One of the most fascinating things about blockchain is that it is still very much in its infancy and at this stage, it is very difficult to tell where it is heading. When the technology was first designed, it was only meant to function as a decentralised ledger for the cryptocurrency Bitcoin. Fast forward almost 10 years and it is on the cusp of disrupting every industry imaginable from corporate services to healthcare to logistics.

So far, 2018 has been a whirlwind of new developments and use cases, but the best is yet to come. Here is what we are looking forward to in the second half of 2018.

Faster

It is a well-known fact that the blockchain network is a little bit sluggish. As a result, many projects have popped up alongside various altcoins and their own, faster blockchains. All of these projects will continue to compete with each other meaning we can expect to see a dramatic increase in the speed of new networks in the coming months.

Better

We have had a glimpse at the potential that smart contracts have to offer, but there is so much more to come. Various professional industries such as the legal and insurance sector are set to be completely transformed by the power of blockchain.

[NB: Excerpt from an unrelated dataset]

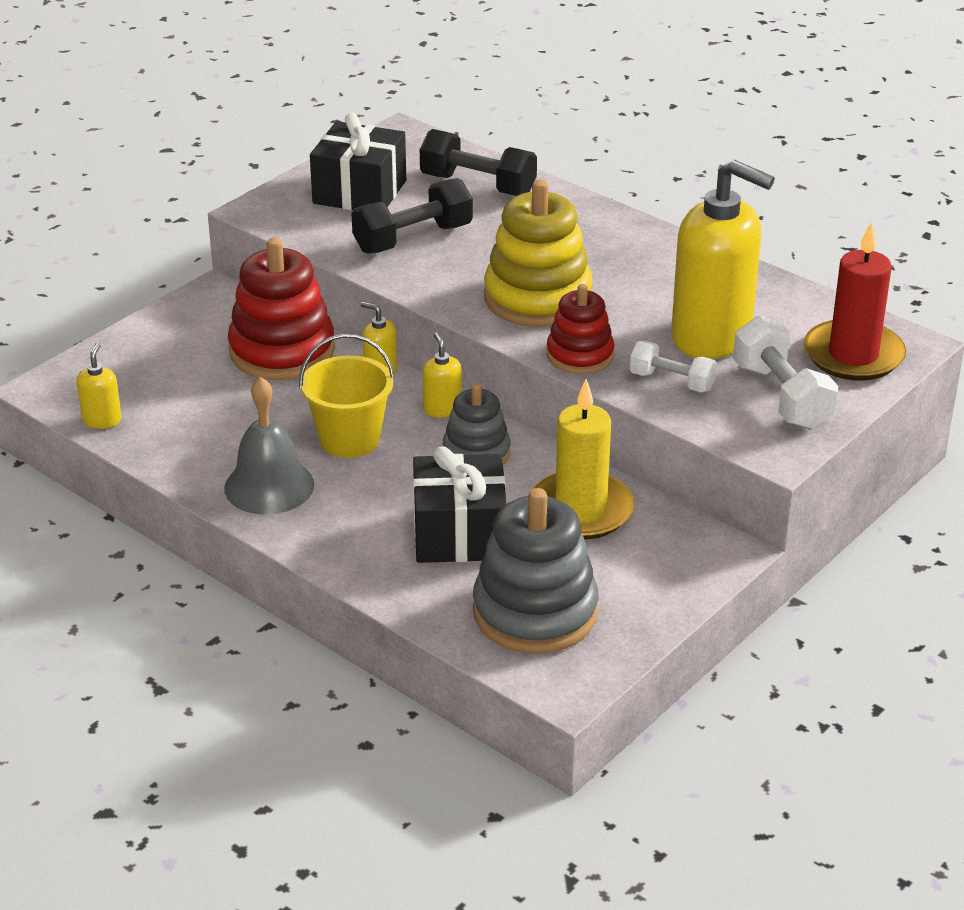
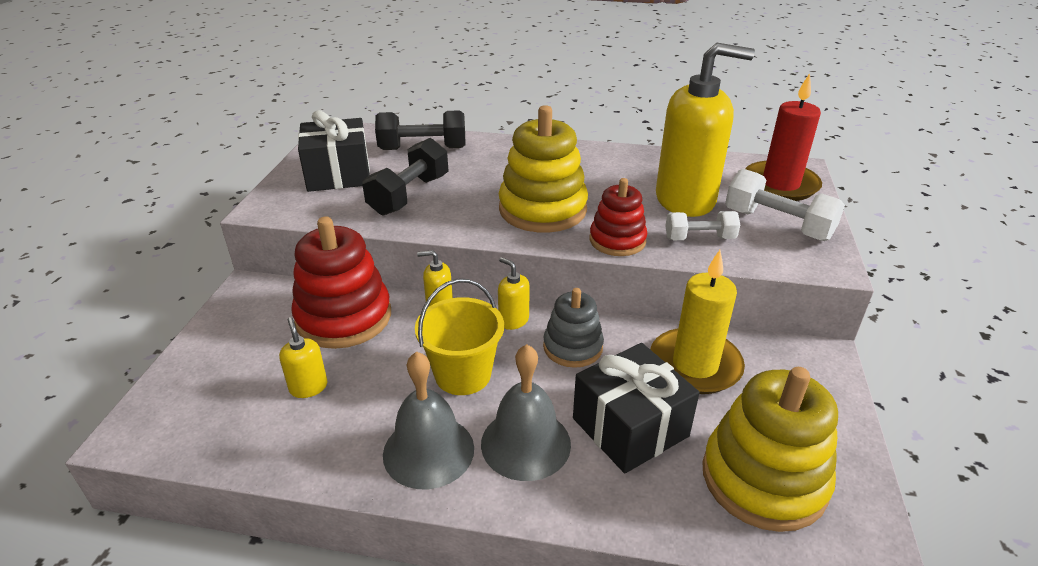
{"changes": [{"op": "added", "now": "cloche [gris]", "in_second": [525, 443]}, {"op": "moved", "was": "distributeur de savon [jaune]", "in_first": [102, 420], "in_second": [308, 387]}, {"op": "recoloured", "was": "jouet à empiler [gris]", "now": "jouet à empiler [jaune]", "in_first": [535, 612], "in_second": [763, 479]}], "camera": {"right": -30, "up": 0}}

It seems probable that in the next few months to a year, we could see all insurance claims being settled automatically based on algorithms that are stored with smart contracts. All of the information that one might need to process a claim will be stored in one place, and the outcome will be decided based on certain standards and actions being satisfied. In other words, the process of settling an insurance claim can be done without the need for any human interaction.

Not only will this increase the accuracy of claim settling but it will significantly decrease the cost for insurance companies which could lead to them reducing premiums if they are so inclined.

Stronger

One of the most eagerly anticipated uses of blockchain is a decentralised autonomous organisation of DAO. Over $150 million of venture capital funds have been raised to create and launch the first DAO back in 2016 but unfortunately, the project was the victim of hackers and was quickly cancelled.

Since then, the hype surrounding DAOs died down but there is still plenty of work going on in the sector to improve its capability. May still believe that we are not far from seeing the first business or corporation that is managed by a program, rather than a human. Scary stuff!

Whilst it is difficult to predict the direction that blockchain will take, we can safely say that so far we have only scratched the surface of its capabilities.